Please write out every line of the material below without changing anything.

[Data items]

▼▼▼

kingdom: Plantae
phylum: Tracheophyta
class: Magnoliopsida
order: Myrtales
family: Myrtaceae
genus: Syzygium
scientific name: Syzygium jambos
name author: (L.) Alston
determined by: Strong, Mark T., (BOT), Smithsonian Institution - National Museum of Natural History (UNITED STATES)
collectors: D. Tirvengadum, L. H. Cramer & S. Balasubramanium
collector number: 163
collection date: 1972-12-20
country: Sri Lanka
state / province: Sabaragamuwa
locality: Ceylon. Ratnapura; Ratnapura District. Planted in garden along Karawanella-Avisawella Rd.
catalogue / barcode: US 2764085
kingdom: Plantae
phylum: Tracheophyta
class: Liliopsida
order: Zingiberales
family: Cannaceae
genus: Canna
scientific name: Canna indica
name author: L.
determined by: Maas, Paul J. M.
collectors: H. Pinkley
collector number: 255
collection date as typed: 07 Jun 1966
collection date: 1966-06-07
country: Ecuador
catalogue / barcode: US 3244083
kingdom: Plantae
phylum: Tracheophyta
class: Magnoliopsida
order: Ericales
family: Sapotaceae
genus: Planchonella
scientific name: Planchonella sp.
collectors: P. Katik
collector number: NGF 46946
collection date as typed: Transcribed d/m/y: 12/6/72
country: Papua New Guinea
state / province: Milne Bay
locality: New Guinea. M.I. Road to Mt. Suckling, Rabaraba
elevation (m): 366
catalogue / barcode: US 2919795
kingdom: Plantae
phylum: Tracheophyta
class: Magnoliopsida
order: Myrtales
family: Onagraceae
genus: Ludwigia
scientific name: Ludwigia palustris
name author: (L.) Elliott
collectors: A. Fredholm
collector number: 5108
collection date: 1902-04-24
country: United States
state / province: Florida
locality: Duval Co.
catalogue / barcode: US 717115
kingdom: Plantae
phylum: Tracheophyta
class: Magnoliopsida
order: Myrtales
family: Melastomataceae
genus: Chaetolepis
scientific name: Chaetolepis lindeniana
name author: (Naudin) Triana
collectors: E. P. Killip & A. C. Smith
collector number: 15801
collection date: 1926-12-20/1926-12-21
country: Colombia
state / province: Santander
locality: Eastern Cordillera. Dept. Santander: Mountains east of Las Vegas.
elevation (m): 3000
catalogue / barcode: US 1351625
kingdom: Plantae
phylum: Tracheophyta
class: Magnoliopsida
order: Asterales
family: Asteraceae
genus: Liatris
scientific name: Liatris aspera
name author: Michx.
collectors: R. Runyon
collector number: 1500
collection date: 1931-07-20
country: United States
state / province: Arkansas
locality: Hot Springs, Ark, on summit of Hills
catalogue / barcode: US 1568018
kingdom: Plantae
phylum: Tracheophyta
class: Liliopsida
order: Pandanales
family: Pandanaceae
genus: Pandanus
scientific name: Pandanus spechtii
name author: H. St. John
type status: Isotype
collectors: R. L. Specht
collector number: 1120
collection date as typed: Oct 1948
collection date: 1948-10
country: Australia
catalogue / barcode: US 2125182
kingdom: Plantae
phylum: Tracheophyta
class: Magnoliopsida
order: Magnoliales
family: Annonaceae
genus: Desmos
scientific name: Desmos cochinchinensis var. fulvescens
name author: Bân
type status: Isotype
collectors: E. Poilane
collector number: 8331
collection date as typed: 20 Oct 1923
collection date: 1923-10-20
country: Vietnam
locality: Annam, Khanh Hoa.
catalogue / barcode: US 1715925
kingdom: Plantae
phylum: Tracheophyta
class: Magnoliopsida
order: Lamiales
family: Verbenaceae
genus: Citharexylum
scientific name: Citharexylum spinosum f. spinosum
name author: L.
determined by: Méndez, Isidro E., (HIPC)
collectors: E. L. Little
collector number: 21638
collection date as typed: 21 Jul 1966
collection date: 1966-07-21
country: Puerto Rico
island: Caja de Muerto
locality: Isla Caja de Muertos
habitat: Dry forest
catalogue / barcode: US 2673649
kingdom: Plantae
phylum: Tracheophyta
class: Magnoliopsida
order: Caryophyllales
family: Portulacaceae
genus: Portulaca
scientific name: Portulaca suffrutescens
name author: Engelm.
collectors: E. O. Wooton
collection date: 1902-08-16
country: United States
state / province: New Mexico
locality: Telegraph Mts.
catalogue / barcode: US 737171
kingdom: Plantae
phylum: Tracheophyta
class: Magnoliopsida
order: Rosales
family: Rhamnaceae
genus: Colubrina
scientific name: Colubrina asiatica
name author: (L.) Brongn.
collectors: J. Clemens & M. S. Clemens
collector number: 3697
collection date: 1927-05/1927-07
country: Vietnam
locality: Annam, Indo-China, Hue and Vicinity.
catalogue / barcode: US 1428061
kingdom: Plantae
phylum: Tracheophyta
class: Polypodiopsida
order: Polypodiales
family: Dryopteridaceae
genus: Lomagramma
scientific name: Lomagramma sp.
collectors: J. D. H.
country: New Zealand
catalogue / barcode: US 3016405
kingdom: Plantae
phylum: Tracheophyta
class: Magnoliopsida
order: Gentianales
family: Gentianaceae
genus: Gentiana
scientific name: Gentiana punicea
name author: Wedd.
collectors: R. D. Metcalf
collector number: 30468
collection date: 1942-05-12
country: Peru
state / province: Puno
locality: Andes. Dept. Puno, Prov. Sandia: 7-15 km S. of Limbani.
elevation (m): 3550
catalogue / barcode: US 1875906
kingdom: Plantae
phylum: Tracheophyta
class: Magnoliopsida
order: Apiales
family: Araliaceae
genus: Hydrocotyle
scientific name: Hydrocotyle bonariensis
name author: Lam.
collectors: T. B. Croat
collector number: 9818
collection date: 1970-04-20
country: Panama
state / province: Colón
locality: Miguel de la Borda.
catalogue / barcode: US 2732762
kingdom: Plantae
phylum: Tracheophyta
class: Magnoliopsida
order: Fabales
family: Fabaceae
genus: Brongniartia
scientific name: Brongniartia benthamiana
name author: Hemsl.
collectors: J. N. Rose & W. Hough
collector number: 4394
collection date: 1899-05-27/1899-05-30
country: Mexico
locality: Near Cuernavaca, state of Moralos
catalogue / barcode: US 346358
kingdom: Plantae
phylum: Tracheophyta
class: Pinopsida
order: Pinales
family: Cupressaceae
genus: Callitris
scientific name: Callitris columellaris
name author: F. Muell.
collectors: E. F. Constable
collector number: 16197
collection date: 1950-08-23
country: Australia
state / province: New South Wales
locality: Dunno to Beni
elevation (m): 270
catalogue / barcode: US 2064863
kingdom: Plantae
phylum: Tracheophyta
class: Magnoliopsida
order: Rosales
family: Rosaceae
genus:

▲▲▲

Answer:
kingdom: Plantae
phylum: Tracheophyta
class: Magnoliopsida
order: Myrtales
family: Myrtaceae
genus: Syzygium
scientific name: Syzygium jambos
name author: (L.) Alston
determined by: Strong, Mark T., (BOT), Smithsonian Institution - National Museum of Natural History (UNITED STATES)
collectors: D. Tirvengadum, L. H. Cramer & S. Balasubramanium
collector number: 163
collection date: 1972-12-20
country: Sri Lanka
state / province: Sabaragamuwa
locality: Ceylon. Ratnapura; Ratnapura District. Planted in garden along Karawanella-Avisawella Rd.
catalogue / barcode: US 2764085
kingdom: Plantae
phylum: Tracheophyta
class: Liliopsida
order: Zingiberales
family: Cannaceae
genus: Canna
scientific name: Canna indica
name author: L.
determined by: Maas, Paul J. M.
collectors: H. Pinkley
collector number: 255
collection date as typed: 07 Jun 1966
collection date: 1966-06-07
country: Ecuador
catalogue / barcode: US 3244083
kingdom: Plantae
phylum: Tracheophyta
class: Magnoliopsida
order: Ericales
family: Sapotaceae
genus: Planchonella
scientific name: Planchonella sp.
collectors: P. Katik
collector number: NGF 46946
collection date as typed: Transcribed d/m/y: 12/6/72
country: Papua New Guinea
state / province: Milne Bay
locality: New Guinea. M.I. Road to Mt. Suckling, Rabaraba
elevation (m): 366
catalogue / barcode: US 2919795
kingdom: Plantae
phylum: Tracheophyta
class: Magnoliopsida
order: Myrtales
family: Onagraceae
genus: Ludwigia
scientific name: Ludwigia palustris
name author: (L.) Elliott
collectors: A. Fredholm
collector number: 5108
collection date: 1902-04-24
country: United States
state / province: Florida
locality: Duval Co.
catalogue / barcode: US 717115
kingdom: Plantae
phylum: Tracheophyta
class: Magnoliopsida
order: Myrtales
family: Melastomataceae
genus: Chaetolepis
scientific name: Chaetolepis lindeniana
name author: (Naudin) Triana
collectors: E. P. Killip & A. C. Smith
collector number: 15801
collection date: 1926-12-20/1926-12-21
country: Colombia
state / province: Santander
locality: Eastern Cordillera. Dept. Santander: Mountains east of Las Vegas.
elevation (m): 3000
catalogue / barcode: US 1351625
kingdom: Plantae
phylum: Tracheophyta
class: Magnoliopsida
order: Asterales
family: Asteraceae
genus: Liatris
scientific name: Liatris aspera
name author: Michx.
collectors: R. Runyon
collector number: 1500
collection date: 1931-07-20
country: United States
state / province: Arkansas
locality: Hot Springs, Ark, on summit of Hills
catalogue / barcode: US 1568018
kingdom: Plantae
phylum: Tracheophyta
class: Liliopsida
order: Pandanales
family: Pandanaceae
genus: Pandanus
scientific name: Pandanus spechtii
name author: H. St. John
type status: Isotype
collectors: R. L. Specht
collector number: 1120
collection date as typed: Oct 1948
collection date: 1948-10
country: Australia
catalogue / barcode: US 2125182
kingdom: Plantae
phylum: Tracheophyta
class: Magnoliopsida
order: Magnoliales
family: Annonaceae
genus: Desmos
scientific name: Desmos cochinchinensis var. fulvescens
name author: Bân
type status: Isotype
collectors: E. Poilane
collector number: 8331
collection date as typed: 20 Oct 1923
collection date: 1923-10-20
country: Vietnam
locality: Annam, Khanh Hoa.
catalogue / barcode: US 1715925
kingdom: Plantae
phylum: Tracheophyta
class: Magnoliopsida
order: Lamiales
family: Verbenaceae
genus: Citharexylum
scientific name: Citharexylum spinosum f. spinosum
name author: L.
determined by: Méndez, Isidro E., (HIPC)
collectors: E. L. Little
collector number: 21638
collection date as typed: 21 Jul 1966
collection date: 1966-07-21
country: Puerto Rico
island: Caja de Muerto
locality: Isla Caja de Muertos
habitat: Dry forest
catalogue / barcode: US 2673649
kingdom: Plantae
phylum: Tracheophyta
class: Magnoliopsida
order: Caryophyllales
family: Portulacaceae
genus: Portulaca
scientific name: Portulaca suffrutescens
name author: Engelm.
collectors: E. O. Wooton
collection date: 1902-08-16
country: United States
state / province: New Mexico
locality: Telegraph Mts.
catalogue / barcode: US 737171
kingdom: Plantae
phylum: Tracheophyta
class: Magnoliopsida
order: Rosales
family: Rhamnaceae
genus: Colubrina
scientific name: Colubrina asiatica
name author: (L.) Brongn.
collectors: J. Clemens & M. S. Clemens
collector number: 3697
collection date: 1927-05/1927-07
country: Vietnam
locality: Annam, Indo-China, Hue and Vicinity.
catalogue / barcode: US 1428061
kingdom: Plantae
phylum: Tracheophyta
class: Polypodiopsida
order: Polypodiales
family: Dryopteridaceae
genus: Lomagramma
scientific name: Lomagramma sp.
collectors: J. D. H.
country: New Zealand
catalogue / barcode: US 3016405
kingdom: Plantae
phylum: Tracheophyta
class: Magnoliopsida
order: Gentianales
family: Gentianaceae
genus: Gentiana
scientific name: Gentiana punicea
name author: Wedd.
collectors: R. D. Metcalf
collector number: 30468
collection date: 1942-05-12
country: Peru
state / province: Puno
locality: Andes. Dept. Puno, Prov. Sandia: 7-15 km S. of Limbani.
elevation (m): 3550
catalogue / barcode: US 1875906
kingdom: Plantae
phylum: Tracheophyta
class: Magnoliopsida
order: Apiales
family: Araliaceae
genus: Hydrocotyle
scientific name: Hydrocotyle bonariensis
name author: Lam.
collectors: T. B. Croat
collector number: 9818
collection date: 1970-04-20
country: Panama
state / province: Colón
locality: Miguel de la Borda.
catalogue / barcode: US 2732762
kingdom: Plantae
phylum: Tracheophyta
class: Magnoliopsida
order: Fabales
family: Fabaceae
genus: Brongniartia
scientific name: Brongniartia benthamiana
name author: Hemsl.
collectors: J. N. Rose & W. Hough
collector number: 4394
collection date: 1899-05-27/1899-05-30
country: Mexico
locality: Near Cuernavaca, state of Moralos
catalogue / barcode: US 346358
kingdom: Plantae
phylum: Tracheophyta
class: Pinopsida
order: Pinales
family: Cupressaceae
genus: Callitris
scientific name: Callitris columellaris
name author: F. Muell.
collectors: E. F. Constable
collector number: 16197
collection date: 1950-08-23
country: Australia
state / province: New South Wales
locality: Dunno to Beni
elevation (m): 270
catalogue / barcode: US 2064863
kingdom: Plantae
phylum: Tracheophyta
class: Magnoliopsida
order: Rosales
family: Rosaceae
genus:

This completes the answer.